Le duo Rose K crée l'illusion avec du grillage au Palais Bénédictine de Fécamp

Par @Culturebox
Mis à jour le 17/08/2018 à 18H10, publié le 17/08/2018 à 18H05
24 visages fabriqués avec du grillage et animés par un mécanisme.

24 visages fabriqués avec du grillage et animés par un mécanisme.

© France 3 Culturebox (capture d'écran)

C’est fou ce qu’on peut faire avec du simple grillage ! Preuve en est au Palais Bénédictine à Fécamp avec l’exposition "In mordicus et cætera". A partir de ce matériau basique, deux artistes havraises, Rose K et Rose K, ont imaginé des sculptures qui jouent sur l’illusion d’optique. L’effet est à la fois beau et saisissant. A découvrir absolument jusqu’au 6 janvier 2019.

A l’origine de cette exposition, un duo d'artistes né en 2006 : Laurence Drocourt et Aurélie Foutel, alias Rose K & Rose K. Un nom d’artiste en copié collé pour ne pas se distinguer l’une de l’autre et faire en sorte que chaque création soit une création commune. Dans le cas présent, on ne saura pas qui a imaginé ces formes de fer, qui les a montées, et qui s’est occupé de les mettre en mouvement.

"Ce n'est que du grillage !"

Nos deux Rose K ont imaginé une installation spécifique pour la grande salle du Palais Bénédictine, à savoir 24 visages masculins réunis autour d’une immense table et qui mâchent en silence grâce à des moteurs qui animent chacun de ces portraits fabriqués dans un grillage à mémoire de forme.

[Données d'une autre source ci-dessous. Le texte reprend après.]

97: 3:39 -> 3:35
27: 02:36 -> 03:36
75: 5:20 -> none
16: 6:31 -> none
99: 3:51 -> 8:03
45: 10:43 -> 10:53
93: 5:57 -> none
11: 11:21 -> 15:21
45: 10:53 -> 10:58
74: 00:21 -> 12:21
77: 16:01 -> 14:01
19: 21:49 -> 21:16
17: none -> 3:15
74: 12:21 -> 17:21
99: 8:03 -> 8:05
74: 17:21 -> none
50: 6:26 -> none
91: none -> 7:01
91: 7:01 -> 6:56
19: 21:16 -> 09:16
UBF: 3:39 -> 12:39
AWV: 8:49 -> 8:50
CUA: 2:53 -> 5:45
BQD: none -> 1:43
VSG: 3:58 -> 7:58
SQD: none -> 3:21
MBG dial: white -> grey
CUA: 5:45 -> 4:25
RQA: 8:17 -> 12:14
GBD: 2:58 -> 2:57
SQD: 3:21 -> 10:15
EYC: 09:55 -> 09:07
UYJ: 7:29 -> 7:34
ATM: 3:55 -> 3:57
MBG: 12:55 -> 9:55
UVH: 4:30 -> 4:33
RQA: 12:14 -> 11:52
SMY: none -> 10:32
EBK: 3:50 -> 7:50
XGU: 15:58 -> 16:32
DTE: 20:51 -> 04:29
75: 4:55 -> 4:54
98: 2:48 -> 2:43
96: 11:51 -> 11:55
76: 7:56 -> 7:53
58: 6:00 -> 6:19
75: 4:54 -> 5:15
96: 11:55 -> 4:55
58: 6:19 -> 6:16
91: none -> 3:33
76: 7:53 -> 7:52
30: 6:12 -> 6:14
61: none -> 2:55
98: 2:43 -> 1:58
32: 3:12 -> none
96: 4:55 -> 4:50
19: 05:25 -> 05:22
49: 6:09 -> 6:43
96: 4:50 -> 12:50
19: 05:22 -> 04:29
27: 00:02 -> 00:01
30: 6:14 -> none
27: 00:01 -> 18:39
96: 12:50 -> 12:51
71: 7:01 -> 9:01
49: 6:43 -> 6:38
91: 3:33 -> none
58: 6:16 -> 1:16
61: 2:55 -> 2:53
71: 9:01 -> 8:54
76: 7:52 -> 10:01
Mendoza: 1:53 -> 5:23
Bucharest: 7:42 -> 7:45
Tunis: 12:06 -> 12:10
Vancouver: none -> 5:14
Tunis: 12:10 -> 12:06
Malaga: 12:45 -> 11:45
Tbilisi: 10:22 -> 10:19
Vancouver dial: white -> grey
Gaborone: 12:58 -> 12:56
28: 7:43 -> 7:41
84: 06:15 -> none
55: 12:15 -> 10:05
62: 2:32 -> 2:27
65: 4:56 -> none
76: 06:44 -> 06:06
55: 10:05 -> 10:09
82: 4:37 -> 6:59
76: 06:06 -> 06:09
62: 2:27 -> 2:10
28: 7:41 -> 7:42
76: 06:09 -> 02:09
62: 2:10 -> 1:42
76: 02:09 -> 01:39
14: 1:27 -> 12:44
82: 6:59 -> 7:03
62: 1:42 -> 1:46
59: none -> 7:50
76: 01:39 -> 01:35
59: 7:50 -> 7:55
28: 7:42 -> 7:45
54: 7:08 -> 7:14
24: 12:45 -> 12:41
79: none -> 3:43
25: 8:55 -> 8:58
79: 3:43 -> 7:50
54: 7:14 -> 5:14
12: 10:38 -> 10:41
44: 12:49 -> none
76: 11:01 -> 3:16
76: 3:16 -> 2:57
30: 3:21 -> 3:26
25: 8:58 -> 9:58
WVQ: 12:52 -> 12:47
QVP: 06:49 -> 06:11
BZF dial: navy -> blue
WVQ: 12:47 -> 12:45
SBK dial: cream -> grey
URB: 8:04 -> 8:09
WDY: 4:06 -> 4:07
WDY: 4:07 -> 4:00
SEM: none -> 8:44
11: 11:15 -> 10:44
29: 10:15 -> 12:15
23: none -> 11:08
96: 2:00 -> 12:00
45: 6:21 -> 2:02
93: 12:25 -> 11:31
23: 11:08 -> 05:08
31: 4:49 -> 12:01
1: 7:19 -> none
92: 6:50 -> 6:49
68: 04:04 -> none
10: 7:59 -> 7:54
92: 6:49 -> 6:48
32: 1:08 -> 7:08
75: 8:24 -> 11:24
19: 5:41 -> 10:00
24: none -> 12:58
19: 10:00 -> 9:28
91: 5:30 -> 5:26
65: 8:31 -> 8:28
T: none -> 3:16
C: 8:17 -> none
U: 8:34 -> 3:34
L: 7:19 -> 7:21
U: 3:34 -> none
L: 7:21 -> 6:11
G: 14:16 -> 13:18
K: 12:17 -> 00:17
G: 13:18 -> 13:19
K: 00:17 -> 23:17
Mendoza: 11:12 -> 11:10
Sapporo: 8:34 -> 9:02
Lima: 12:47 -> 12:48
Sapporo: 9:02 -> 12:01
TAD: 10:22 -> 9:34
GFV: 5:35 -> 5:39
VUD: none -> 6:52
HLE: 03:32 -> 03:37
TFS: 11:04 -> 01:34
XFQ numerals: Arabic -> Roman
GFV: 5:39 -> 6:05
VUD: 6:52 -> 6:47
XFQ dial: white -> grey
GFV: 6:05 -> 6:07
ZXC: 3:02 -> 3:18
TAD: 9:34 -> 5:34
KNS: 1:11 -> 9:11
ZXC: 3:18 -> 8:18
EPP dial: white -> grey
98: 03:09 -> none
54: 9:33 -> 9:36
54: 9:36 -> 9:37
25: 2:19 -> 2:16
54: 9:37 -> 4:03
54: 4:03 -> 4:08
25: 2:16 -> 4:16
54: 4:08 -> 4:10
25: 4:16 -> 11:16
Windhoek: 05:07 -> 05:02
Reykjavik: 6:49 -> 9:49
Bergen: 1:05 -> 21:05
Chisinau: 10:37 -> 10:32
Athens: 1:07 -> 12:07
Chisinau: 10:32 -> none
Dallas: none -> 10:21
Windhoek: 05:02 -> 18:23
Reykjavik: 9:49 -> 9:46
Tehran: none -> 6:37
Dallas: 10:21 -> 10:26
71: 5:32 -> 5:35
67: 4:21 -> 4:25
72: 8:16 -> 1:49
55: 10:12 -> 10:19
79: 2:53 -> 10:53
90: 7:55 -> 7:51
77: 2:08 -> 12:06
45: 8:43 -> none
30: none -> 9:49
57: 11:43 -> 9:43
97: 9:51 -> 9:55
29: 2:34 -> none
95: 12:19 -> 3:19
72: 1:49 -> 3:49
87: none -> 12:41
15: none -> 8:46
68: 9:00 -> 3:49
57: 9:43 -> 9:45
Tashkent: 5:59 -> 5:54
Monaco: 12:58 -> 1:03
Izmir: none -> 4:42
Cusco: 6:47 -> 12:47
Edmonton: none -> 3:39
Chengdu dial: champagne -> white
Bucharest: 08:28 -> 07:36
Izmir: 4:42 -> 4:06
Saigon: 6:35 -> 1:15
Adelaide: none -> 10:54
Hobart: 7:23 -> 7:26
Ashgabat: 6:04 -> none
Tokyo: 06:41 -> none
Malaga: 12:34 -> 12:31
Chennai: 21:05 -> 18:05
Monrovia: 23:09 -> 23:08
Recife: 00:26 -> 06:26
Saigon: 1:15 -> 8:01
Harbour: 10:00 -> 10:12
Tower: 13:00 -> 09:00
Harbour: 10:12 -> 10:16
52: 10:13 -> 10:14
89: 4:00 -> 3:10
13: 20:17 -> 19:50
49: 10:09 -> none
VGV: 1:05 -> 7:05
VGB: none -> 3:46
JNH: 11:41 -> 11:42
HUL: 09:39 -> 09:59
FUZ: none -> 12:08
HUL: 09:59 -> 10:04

L’effet est saisissant et on imagine une technologie numérique hyper-pointue mais non : "Ce n’est que du grillage !" explique Bruno Delarue, le commissaire de l'exposition. "Un grillage fin sur un autre, plus épais... Accolé l’un à l’autre, avec une lumière un peu tamisée, on ne sait pas ce qui est devant, ce qui est derrière, on est dans la magie !".

Reportage : France 3 Baie de Seine - B. Drouet / E. Darcel / J. Ledoyen

Sculptures de tissu métallique

Moins "magiques" mais tout aussi hypnotiques, les sculptures masculines en tissu métallique qui tournent sur elles-mêmes et dont les ombres ajourées se projettent sur les murs. Un procédé qui enthousiasme Bruno Delarue : "Ce qui est formidable, c'est que d’habitude, un sculpteur fait un dessin pour faire sa sculpture. Là, elles travaillent à partir d’un dessin mental et au final c’est la sculpture qui fait le dessin".
Exposition Palais Bénédictine 5

© Rose K et Rose K

Dernière exposition

"In modicus et cætera" est la dernière exposition temporaire proposée au Palais Bénédictine. Un édifice d'inspiration gothique et Renaissance, construit au XIXe siècle par Alexandre Le Grand en l'honneur de la liqueur. En 1988, dans ce "palais-usine" consacré à la fois à l'histoire de l’élaboration de la célèbre liqueur, un espace dédié à l’art contemporain a été créé, accueillant des œuvres de Dalí, Braque, Chagal, Warhol, Dubuffet ou César. Un recentrage sur la marque Bénédictine serait à l’origine de cette décision.